This post is part of a series on the issue of vouchers and private school choice. With the Trump administration’s vows to expand school choice, many states are moving aggressively to create more options for families, but some who support education reform and high-quality charter schools are troubled by the use of public dollars as vouchers, tax credits or education savings accounts. More on vouchers →
When I taught in the “’hood,” I
chose to enroll my own daughter in the same “’hood” school and didn’t think twice about it. My child attending my school kept me honest, a tangible reminder to advocate for each low-income student as if they were my own. It didn’t end well for me. You cannot fire an outspoken parent, but you can fire a non-tenured teacher who happens to be an outspoken parent. So I ended up
losing my job for asking
“why” too many times instead of “how.” Hurt, I did what was seen as treasonous to the teachers union: I accepted a job at a charter school and
chose to enroll my daughter there. This time I didn’t have to hold that principal’s feet to the fire because she was the founder of the school and nobody cared more about its success than she did. Within 10 years, the principal and her husband started a family. As her children got older, her priorities began to shift and she decided to move to the suburbs and run a school out there. She cried. I cried. The staff cried. It felt like the end of an era.
Why I Had to Take My Daughter Out of My Charter School
My oldest daughter graduated two years later and went off to a good district high school. My youngest daughter, however, was left at the school, which now had a revolving door of leadership that struggled to fill the big shoes the founder had left. My child began struggling academically as new teachers cycled in and out. She had good grades but abysmal standardized test scores. I took her out of my school in the
middle of third grade, but re-enrolled her in the fourth grade. I was torn: Although she was learning to speak, read and write in Spanish fluently through the school’s dual-language program, her spelling and vocabulary development in English, in addition to her math skills, were severely lacking. To add to the stress, my daughter was a Black girl in a school that was 80 percent Latino and had no African-American teachers. (I abandoned my distinction as
the only Black teacher in the school when I took an alumni support role three years ago). My kid wasn’t getting much cultural affirmation, as the school had all but stopped even acknowledging Black History Month. Then there was the teasing: despite having lots of friends, it was also commonplace for boys to look at my daughter and laugh whenever the word “black” or its Spanish translation, “
negro,” was verbalized—even when referring to the color of a crayon. Hence, I
chose to transfer her out of my charter school in January. But where could she go?

**Data**
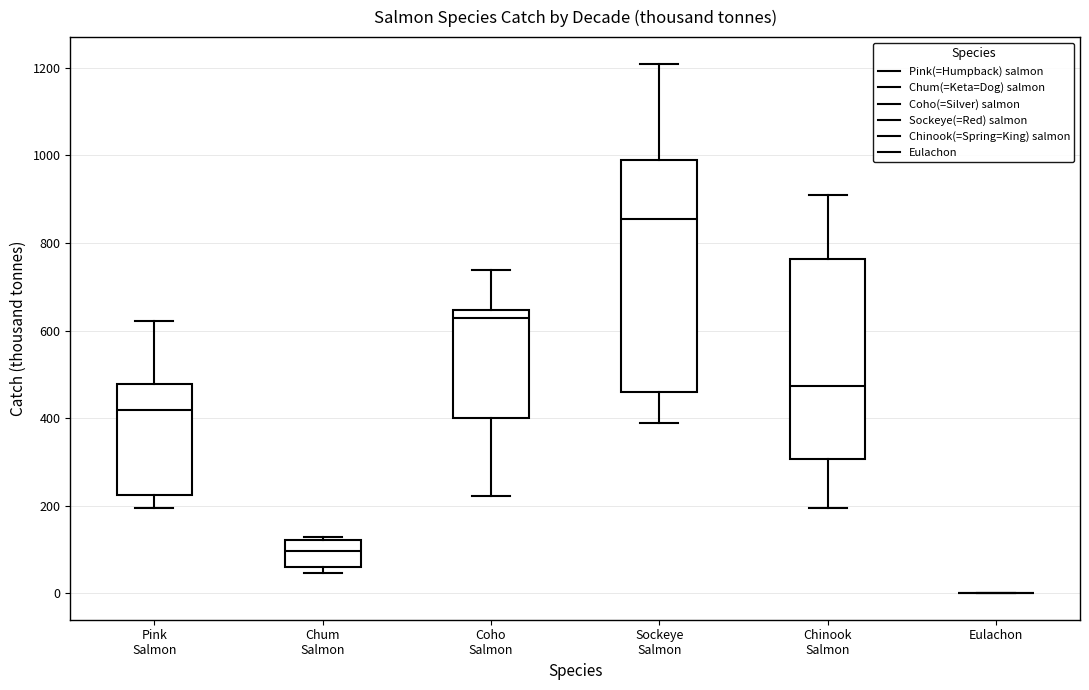

Reading left to right, read every box against the y-axis: the position of its median line, the range the box covers, and the ends of its whiskers. The values are not printed on the chart, so give them approximately, as read against the axis.

Pink Salmon: median 420, box 220 to 480, whiskers 200 to 620
Chum Salmon: median 100, box 60 to 120, whiskers 40 to 120 (just above the box's upper edge)
Coho Salmon: median 620, box 400 to 640, whiskers 220 to 740
Sockeye Salmon: median 860, box 460 to 980, whiskers 380 to 1200
Chinook Salmon: median 480, box 300 to 760, whiskers 200 to 900
Eulachon: box collapsed to a line at 0, whiskers 0 to 0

**Exercise description**
Write the next few paragraphs of the school-choice post at the top of the page, starting right after "But where could she go?"

**Answer space**
Next Stop: The Neighborhood School
I paid a visit to my neighborhood school. The best choice would be the school that’s just a block or two away, right? Wrong. When I moved into the neighborhood 12 years ago, my local school was known for its low test scores, high principal turnover and turbulent school culture. But in searching for a new school, I was surprised to see that it was now wall-to-wall International Baccalaureate (IB) and rated as a Level 1+, the highest rating within Chicago Public Schools (CPS). I decided to make an unannounced visit. The principal was suspicious of me but polite. She gave me a brief tour of the cafeteria and a partial hallway and then took me into an empty classroom for a 30-minute chat. She stated that 98 percent of her students were Black and low-income, which didn’t surprise me. However, when I asked her about class size, she said my daughter would be the 41st student in the fifth-grade class. I replied, “I wouldn’t do that to the fifth-grade teacher, let alone my own child!” She also informed me that due to persistent budget cuts, she was forced to discontinue all early-bird or after school programs. Essentially, my 10-year-old would have to lock up the house and see herself off to school at 8:30 a.m. (while I’m at work) and let herself into an empty house at 3:45 p.m. (while I’m still at work). Not gonna happen.
Last Stop: Private School Tuition
After agonizing over this situation and reading E.D. Hirsch’s latest book,
Why Knowledge Matters, over Christmas break, I felt that the free education my daughter was getting was just too expensive. I needed to find a school that would start filling her academic gaps while also providing culturally responsive pedagogy—with an extended-day option. I
chose to enroll her into an independent classical school in a middle-class Black neighborhood on the South Side of Chicago. The school uses
Hirsch’s Core Knowledge curriculum and teaches the children about their prized African-American heritage, all while taking an old-school approach (i.e., spelling tests, classic novels with challenging vocabulary words, grammar lessons, Latin, geography,
Saxon math, and long passages of prose and poetry that must be memorized and recited). The content is undoubtedly much more rigorous, but with only 13 kids in her class she will no longer fall through the cracks. I also love that the school is primarily run by strong, African-American female teachers. They are stern but nurturing and emit Black intellectualism and dignity vaguely reminiscent of Maya Angelou and
Nikki Giovanni. The combination of the two—a rigorous, coherent curriculum and cultural relevance—is priceless! Well, not exactly. The cost of tuition is a bit of a stretch, and it will increase by 25 percent next school year to make much-needed upgrades. I never imagined that I’d be hustling school raffle tickets like a bootlegger with a five-for-$20 DVD pack just to satisfy the school’s $500 per semester parent fundraising requirement. (Would you like to buy a raffle ticket? First prize: Two Hamilton tickets and a $200 dinner at Wildfire? You should buy one, really…) My daughter’s tuition wouldn’t be
so bad if I weren’t also paying private tuition for my three-year-old son.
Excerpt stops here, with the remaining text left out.